Maybe I'm being unfair and maybe other cultures are as bad as we are with unfamiliar names, but that hasn't been my experience so far. I don't think is a question of exposure, intention, or cultural insensitivity, since we have all of those in spades. Fortunately, there's a convenient scapegoat in our educational system. I'm a partisan of phonics and I think a great deal of trouble could be saved if more people had been taught to sound out strange sequences of letters bit by bit.

But they weren't; they were taught to guess. And it shows. For example, in the film, the greeter keeps returning to forms like "Merville". There's clearly no l anywhere in the name, but he's familiar with many names ending in -ville and none ending in -vern, he sees a v, so he just supplies the rest of the syllable reflexively. My name contains a (Low) German element meaning "bridge" which has several letters in common with the much more frequent element meaning "mountain". So people constantly guess wrong.

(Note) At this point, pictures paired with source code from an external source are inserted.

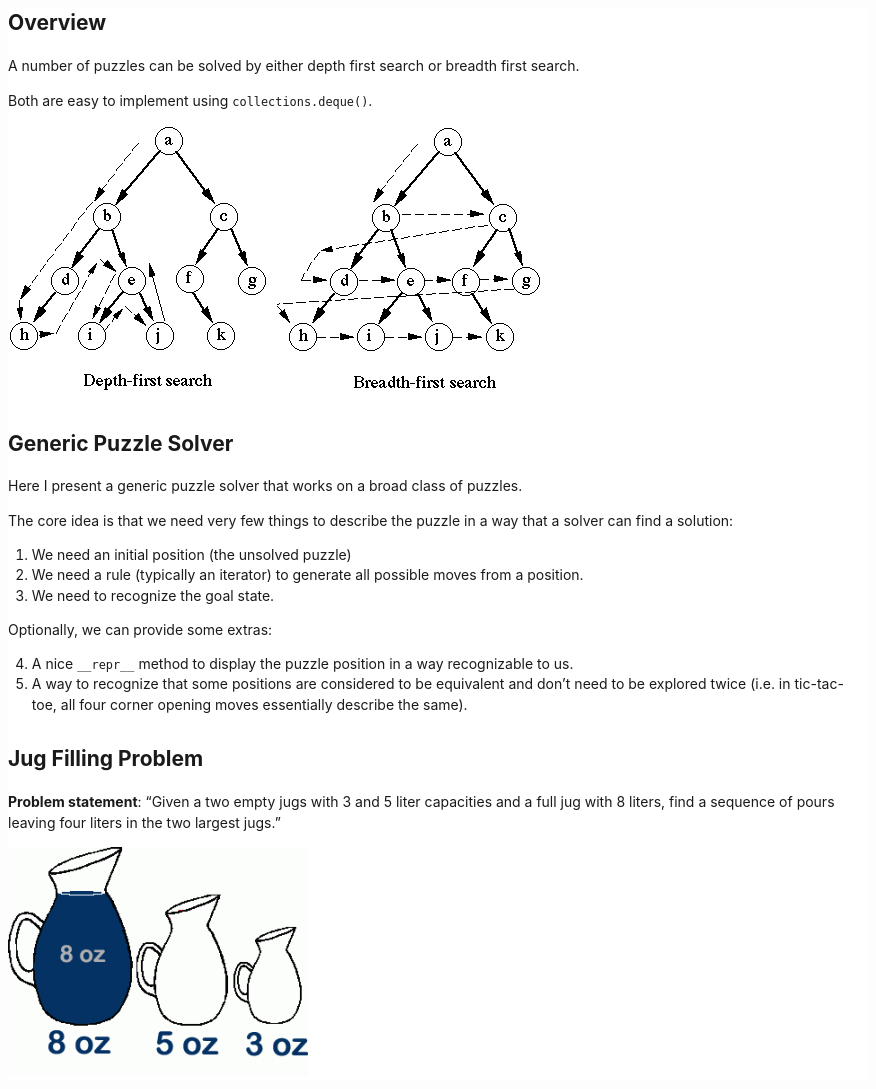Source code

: ## Overview

A number of puzzles can be solved by either depth first search or breadth first search.

Both are easy to implement using `collections.deque()`.

![](images/depth_first_breadth_first.gif)

## Generic Puzzle Solver

Here I present a generic puzzle solver that works on a broad class of puzzles.

The core idea is that we need very few things to describe the puzzle in a way that a solver can find a solution:

1. We need an initial position (the unsolved puzzle)
2. We need a rule (typically an iterator) to generate all possible moves from a position.
3. We need to recognize the goal state.

Optionally, we can provide some extras:

4. A nice `__repr__` method to display the puzzle position in a way recognizable to us.
5. A way to recognize that some positions are considered to be equivalent and don’t need to be explored twice (i.e. in tic-tac-toe, all four corner opening moves essentially describe the same).

## Jug Filling Problem

**Problem statement**: “Given a two empty jugs with 3 and 5 liter capacities and a full jug with 8 liters, find a sequence of pours leaving four liters in the two largest jugs.”

![](images/jugs-problem.gif)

I also suppose embarrassment contributes to confusion. Most people realise that it's somewhat insulting to mangle someone's name, so they try earnestly to guess correctly in one or two tries, getting so flustered in the process that they ignore cues. It's ironic: They want to nail the pronunciation quickly, so they don't slow down and sound it out or repeat after the speaker. The result is that they still don't have it right after half-a-dozen attempts.

Greater knowledge of foreign languages would help as well, but I know that's entirely wishful thinking. I don't mean that if everyone knew French they'd get French names right. Just learning another language well, whatever it is, teaches you that simply because words or sounds seem similar, it doesn't mean they're the same. There's plenty of bad language instruction out there, but good teachers get their students to learn to listen.

So is there any hope? I don't think so, not in this postliterate world. Why do you think I chose the nickname "Da"?